Other significant markets include Indonesia, Malaysia and Thailand, where the EU faces high tariffs, and Australia, where the EU faces lower tariffs. Considering that the EU’s exports to China are composed mainly of machinery and other manufactures, some displacement of exports by Japan and South Korea on the Chinese markets can be expected.


Other effects on the European economy should not be overlooked. They come in three forms:

• Consumers and the many firms dependent on imports of intermediate inputs from RCEP are likely to benefit from lower prices, reflecting the boost to efficiency in value chains based in the region;

• Exporters to RCEP will benefit at the margin from the region’s higher income and – most likely – faster sustained growth;

• Firms competing with RCEP, whether in Europe or on third markets, will be put at some disadvantage, especially if they are not drawing benefits from the region’s integrated value chains.


The more important implications of the RCEP deal are geopolitical. Many observers have noted that, despite American opposition, China’s trade and inward foreign direct investment (FDI) have continued to thrive in recent years.
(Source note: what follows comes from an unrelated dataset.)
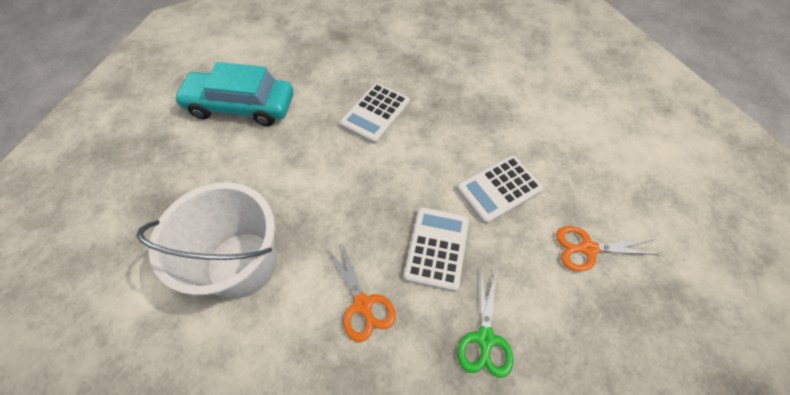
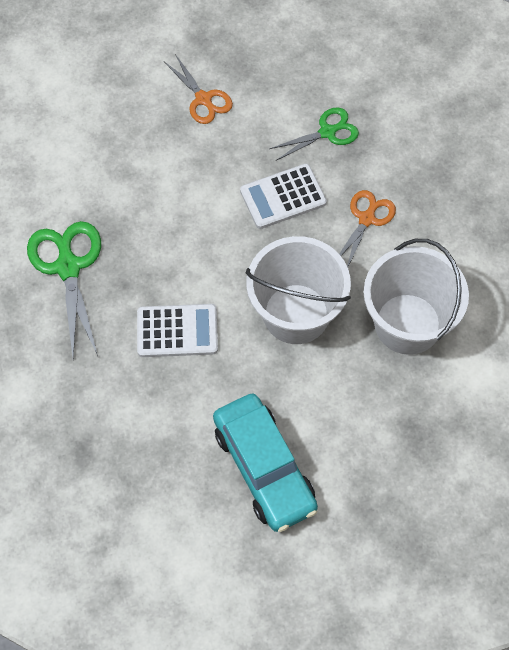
camera: 125 degrees left, 5 degrees up
(324, 189) = (296, 314): none -> white bucket
(472, 83) = (68, 267): none -> green scissors
(499, 189) = (191, 181): white calculator -> none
The RCEP deals shows quite conclusively that the Trump Administration’s strategy to isolate China and to cut it off from global value chains has failed. Australia, New Zealand, South Korea and Japan are US allies who harbour deep concerns about China’s rising influence in the region.


However, by joining RCEP, they signal that they do not want to, and cannot, sever their economic ties with China, and, indeed, that they see these ties growing stronger. China’s neighbours can hardly ignore the fact that China’s manufacturing sector is today almost twice as big as that of the US and growing about twice as fast. Progress on trade with China would require accelerating negotiations on the Investment Agreement with China that has been under negotiation since 2014 and has proven highly problematic – due to a combination of stringent demands from the EU and China’s unwillingness to budge on important market-access issues. But if a way were found to break the impasse, an agreement on investment could pave the way towards a trade agreement.


If the EU decides to pursue the China option, it should learn from Japan’s adept economic diplomacy, which has so far navigated successfully between China and the US, striking trade deals with both (and with the EU) while retaining its close security alliance and trade ties with the US. In the EU’s case, that course is unlikely to take the form of a major deal with the US along the lines of the defunct Transatlantic Trade and Investment Partnership (TTIP), but rather of a series of limited agreements such as on digital trade.